[ARC5] Locomotives

[D C _Mac_ Macdonald]

I should have been more specific. I was speaking of "drawbar pull." 
And also that it applied ONLY to the weight on driving wheels. 
  
* * * * * * * * * * * 
* 73 - Mac, K2GKK/5 * 
* (Since 30 Nov 53) * 
* k2gkk at hotmail.com * 
* Oklahoma City, OK * 
* USAF & FAA (Ret.) * 
* * * * * * * * * * * 
 
 
> From: 1oldlens1 at ix.netcom.com
> To: k1lky at earthlink.net; arc5 at mailman.qth.net
> Date: Wed, 19 Dec 2012 23:57:37 -0800
> Subject: Re: [ARC5] Locomotives
> 
> 
> ----- Original Message ----- 
> From: "Roy Morgan" <k1lky at earthlink.net>
> To: "ARC-5 List" <arc5 at mailman.qth.net>
> Sent: Wednesday, December 19, 2012 10:11 PM
> Subject: Re: [ARC5] Locomotives
> 
> 
> >
> > On Dec 19, 2012, at 10:46 PM, D C _Mac_ Macdonald wrote:
> >
> >> Added weight on the rails for any locomotive means
> >> that heavier train weights can be moved.
> >
> > Right on.
> >
> >> Friction
> >> coefficient of steel wheels on steel rails.. .25.

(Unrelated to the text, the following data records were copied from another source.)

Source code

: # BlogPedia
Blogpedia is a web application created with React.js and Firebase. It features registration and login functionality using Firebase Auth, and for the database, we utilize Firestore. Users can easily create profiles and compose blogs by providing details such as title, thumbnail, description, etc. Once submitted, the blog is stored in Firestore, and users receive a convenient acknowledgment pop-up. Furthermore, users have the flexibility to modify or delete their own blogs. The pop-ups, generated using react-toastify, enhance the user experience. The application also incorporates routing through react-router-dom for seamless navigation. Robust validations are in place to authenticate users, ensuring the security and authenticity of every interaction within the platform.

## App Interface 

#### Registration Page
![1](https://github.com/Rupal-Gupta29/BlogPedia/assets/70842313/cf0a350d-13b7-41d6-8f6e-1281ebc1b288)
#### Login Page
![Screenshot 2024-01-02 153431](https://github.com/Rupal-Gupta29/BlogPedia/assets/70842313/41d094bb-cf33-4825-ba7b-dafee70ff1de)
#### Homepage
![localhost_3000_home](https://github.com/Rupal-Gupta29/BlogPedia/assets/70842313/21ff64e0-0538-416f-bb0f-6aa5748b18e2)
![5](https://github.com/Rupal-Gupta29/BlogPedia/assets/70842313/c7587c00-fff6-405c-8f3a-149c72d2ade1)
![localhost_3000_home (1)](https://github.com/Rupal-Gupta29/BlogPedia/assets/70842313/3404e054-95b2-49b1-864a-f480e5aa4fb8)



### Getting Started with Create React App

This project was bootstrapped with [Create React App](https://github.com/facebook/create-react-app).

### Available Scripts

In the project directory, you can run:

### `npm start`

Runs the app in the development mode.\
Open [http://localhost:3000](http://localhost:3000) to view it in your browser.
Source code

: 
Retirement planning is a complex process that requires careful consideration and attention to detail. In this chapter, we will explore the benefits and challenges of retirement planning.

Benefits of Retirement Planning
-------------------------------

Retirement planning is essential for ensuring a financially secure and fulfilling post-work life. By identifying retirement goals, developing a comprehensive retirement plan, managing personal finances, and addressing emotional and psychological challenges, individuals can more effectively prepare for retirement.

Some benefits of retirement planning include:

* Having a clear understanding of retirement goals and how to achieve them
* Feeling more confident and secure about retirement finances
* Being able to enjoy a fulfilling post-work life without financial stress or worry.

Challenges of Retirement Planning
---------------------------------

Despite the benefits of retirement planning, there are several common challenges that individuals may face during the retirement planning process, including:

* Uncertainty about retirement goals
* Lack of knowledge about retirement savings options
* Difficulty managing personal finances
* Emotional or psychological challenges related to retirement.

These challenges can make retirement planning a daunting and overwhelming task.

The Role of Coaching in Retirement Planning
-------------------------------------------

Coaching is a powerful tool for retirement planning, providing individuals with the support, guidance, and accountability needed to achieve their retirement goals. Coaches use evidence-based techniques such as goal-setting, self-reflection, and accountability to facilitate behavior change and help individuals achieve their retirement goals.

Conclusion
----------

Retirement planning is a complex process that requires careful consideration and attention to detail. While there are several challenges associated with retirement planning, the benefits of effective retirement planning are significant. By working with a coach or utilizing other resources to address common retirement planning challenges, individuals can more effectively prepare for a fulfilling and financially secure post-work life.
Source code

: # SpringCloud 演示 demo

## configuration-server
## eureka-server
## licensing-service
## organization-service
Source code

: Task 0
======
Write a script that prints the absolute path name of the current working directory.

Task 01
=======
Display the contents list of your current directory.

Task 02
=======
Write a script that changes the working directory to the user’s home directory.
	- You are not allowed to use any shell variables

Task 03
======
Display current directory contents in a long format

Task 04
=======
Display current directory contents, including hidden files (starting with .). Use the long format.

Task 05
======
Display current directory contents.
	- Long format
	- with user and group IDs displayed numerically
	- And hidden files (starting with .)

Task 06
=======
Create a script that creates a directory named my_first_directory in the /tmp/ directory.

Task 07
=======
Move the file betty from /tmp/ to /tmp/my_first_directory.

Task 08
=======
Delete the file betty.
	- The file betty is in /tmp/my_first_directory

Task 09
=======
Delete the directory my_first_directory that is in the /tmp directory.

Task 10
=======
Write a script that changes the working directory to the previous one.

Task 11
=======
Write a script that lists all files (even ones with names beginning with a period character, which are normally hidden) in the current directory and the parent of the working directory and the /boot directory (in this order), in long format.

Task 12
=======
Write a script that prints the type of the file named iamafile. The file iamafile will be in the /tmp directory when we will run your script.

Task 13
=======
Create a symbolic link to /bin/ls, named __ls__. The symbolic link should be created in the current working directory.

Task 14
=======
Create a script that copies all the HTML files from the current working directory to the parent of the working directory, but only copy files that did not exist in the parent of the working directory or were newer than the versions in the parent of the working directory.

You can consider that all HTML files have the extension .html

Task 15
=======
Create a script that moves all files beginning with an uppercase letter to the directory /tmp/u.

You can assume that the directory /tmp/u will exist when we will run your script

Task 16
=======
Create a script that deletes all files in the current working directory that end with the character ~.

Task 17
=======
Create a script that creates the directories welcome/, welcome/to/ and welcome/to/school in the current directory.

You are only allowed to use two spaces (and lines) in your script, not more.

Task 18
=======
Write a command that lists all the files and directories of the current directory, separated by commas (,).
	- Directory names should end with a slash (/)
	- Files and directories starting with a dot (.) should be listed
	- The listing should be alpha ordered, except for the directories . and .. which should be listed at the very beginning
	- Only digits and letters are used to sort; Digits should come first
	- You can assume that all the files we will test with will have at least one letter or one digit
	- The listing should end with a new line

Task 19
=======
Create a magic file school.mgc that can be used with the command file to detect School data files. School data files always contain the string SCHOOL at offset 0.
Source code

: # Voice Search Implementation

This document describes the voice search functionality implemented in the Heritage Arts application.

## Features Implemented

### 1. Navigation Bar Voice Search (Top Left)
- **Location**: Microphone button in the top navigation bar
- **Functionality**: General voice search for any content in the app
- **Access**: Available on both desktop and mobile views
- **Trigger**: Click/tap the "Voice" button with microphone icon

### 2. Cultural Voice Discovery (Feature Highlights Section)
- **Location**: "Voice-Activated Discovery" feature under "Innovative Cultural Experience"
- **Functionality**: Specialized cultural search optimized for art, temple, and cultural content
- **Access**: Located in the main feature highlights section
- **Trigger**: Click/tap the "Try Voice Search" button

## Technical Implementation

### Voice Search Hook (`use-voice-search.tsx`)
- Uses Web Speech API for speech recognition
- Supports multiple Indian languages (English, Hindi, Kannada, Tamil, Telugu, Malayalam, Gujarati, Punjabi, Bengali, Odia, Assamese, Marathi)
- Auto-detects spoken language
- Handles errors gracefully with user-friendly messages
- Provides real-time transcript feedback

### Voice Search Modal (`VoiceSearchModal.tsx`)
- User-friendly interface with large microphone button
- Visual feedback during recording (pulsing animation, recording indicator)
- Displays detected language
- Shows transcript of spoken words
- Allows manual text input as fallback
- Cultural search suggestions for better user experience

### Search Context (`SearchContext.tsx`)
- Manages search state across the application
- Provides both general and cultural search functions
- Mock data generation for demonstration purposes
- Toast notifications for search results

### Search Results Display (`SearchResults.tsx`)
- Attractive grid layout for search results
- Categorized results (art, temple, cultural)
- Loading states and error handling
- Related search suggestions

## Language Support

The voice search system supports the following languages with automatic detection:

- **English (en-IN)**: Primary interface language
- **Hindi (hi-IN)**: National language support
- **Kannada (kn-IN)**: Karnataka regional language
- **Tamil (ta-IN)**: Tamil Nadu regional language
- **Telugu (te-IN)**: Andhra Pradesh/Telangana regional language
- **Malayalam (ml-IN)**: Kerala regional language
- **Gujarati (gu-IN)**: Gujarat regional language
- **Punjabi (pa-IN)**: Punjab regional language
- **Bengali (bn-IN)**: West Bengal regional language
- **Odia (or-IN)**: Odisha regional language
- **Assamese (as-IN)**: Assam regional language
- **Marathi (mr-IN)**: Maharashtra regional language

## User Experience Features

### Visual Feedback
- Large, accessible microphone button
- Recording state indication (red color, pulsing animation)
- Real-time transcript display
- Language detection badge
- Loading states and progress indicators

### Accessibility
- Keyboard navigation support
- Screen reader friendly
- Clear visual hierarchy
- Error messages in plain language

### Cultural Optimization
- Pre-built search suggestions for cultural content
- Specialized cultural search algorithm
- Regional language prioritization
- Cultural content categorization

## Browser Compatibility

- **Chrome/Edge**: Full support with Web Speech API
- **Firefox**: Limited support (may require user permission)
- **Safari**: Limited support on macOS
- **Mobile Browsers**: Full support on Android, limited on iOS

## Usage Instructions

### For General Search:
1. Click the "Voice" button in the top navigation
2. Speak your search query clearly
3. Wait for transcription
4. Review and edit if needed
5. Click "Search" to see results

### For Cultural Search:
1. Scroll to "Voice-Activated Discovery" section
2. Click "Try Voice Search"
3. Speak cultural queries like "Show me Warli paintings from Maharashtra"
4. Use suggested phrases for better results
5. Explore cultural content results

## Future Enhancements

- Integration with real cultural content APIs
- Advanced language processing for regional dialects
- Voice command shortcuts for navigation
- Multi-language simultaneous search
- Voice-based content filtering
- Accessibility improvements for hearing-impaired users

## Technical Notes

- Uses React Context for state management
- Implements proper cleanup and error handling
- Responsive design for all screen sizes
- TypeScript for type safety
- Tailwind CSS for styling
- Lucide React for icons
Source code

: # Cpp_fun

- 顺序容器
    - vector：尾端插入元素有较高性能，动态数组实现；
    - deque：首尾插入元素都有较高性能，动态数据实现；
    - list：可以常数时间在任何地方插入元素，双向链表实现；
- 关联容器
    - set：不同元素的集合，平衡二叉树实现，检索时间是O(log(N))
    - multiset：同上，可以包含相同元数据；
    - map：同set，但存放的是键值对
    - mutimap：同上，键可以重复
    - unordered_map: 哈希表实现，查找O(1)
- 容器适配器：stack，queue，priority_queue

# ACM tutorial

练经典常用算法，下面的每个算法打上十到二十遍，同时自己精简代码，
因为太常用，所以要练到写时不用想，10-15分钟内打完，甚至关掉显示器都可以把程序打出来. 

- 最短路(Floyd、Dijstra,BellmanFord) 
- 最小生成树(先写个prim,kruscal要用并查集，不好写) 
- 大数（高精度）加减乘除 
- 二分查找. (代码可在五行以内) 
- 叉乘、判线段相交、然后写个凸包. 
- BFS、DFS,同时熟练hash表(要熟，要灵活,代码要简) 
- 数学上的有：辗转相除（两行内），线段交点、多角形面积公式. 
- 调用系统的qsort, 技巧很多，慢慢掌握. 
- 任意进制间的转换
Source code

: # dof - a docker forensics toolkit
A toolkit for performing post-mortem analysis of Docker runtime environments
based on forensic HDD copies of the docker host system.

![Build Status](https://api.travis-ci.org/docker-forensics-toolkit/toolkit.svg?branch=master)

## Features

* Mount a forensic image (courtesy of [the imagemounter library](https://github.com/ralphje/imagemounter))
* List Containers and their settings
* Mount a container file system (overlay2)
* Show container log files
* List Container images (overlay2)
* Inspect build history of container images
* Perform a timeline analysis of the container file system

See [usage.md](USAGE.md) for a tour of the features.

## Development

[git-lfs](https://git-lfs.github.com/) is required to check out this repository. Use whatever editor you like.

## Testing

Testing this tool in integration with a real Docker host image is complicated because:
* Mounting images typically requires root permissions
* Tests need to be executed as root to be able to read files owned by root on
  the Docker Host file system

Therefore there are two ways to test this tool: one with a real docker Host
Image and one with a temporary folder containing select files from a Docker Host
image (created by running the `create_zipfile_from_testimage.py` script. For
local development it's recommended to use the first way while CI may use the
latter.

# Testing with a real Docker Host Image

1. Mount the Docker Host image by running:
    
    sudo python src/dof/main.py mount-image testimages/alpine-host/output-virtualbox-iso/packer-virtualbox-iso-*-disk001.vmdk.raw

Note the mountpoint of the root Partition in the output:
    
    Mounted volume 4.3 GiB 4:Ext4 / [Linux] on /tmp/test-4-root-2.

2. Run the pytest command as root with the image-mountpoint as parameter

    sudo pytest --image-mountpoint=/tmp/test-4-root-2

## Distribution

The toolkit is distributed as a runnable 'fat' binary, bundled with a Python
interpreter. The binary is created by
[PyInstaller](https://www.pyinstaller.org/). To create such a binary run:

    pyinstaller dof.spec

> >> This means that the maximum weight
> >> that can be moved .. is 25% of the weight of the loco.
> >
> > Actually, the maximum PULLING force would be a quarter of 
> > the weight of the locomotive. I'd expect the force 
> > needed to get a freight car going would be a small 
> > fraction of the weight of the thing.
> >
> > Rail yard workers used to use a long handled prying device 
> > to get a freight car started in motion. It was stuck 
> > under a wheel and the various lever actions provided 
> > mechanical advantage enough to roll a loaded car a short 
> > distance.
> >
> > Roy
> >
> > Roy Morgan
> > k1lky at earthlink.net
> > K1LKY Since 1958 - Keep 'em Glowing!
> >
> For long trains the locomotive could compress the 
> coupler springs in the draft gear by backing slowly, then 
> move forward slowly stretching the train out. That way the 
> train was started progressively.
> I am not sure of the physics of traction but I think 
> the available tractive force is greater than this suggests. 
> The maximum weight of a train that can be started depends on 
> the maximum tractive effort of the locomotive. This is where 
> electric motors are superior to a steam engine. An electric 
> motor can be made to have maximum torque at standstill, that 
> is the electric locomotive will have maximum tractive effort 
> from a standing start where a reciprocating steam locomotive 
> has relatively low starting tractive force and needs to get 
> some speed up to gain it.
> If you want to calculate the frictional forces at the 
> wheels keep in mind that both wheel and track are deformed 
> by the weight of the weight of the locomotive so that the 
> effective area in contact is larger than one might expect. 
> The adhesion between wheels and track depend on the weight 
> on the drivers. Some large steam locomotives had only about 
> half their weight on the drivers, the rest being carried by 
> non-powered trucks.
> Until pretty late horsepower was not considered 
> important, only tractive effort or force. It was Lima 
> Locomotive that first realized that horsepower was very 
> important and began making high horsepower locomotives. 
> These rapidly proved themselves in service so Baldwin and 
> Alco followed suit. This was about the mid-1920s.
> Even though diesel-electric or electric locomotives can 
> be coupled together to yield almost unlimited tractive 
> effort the amount of force that can be applied is limited by 
> the ability of the couplers to transmit it without breaking. 
> So, even with the greater ability to start a heavy train the 
> use of pusher-helpers continued to lessen the stress on the 
> cars.
> 
> 
> 
> --
> Richard Knoppow
> Los Angeles
> WB6KBL
> dickburk at ix.netcom.com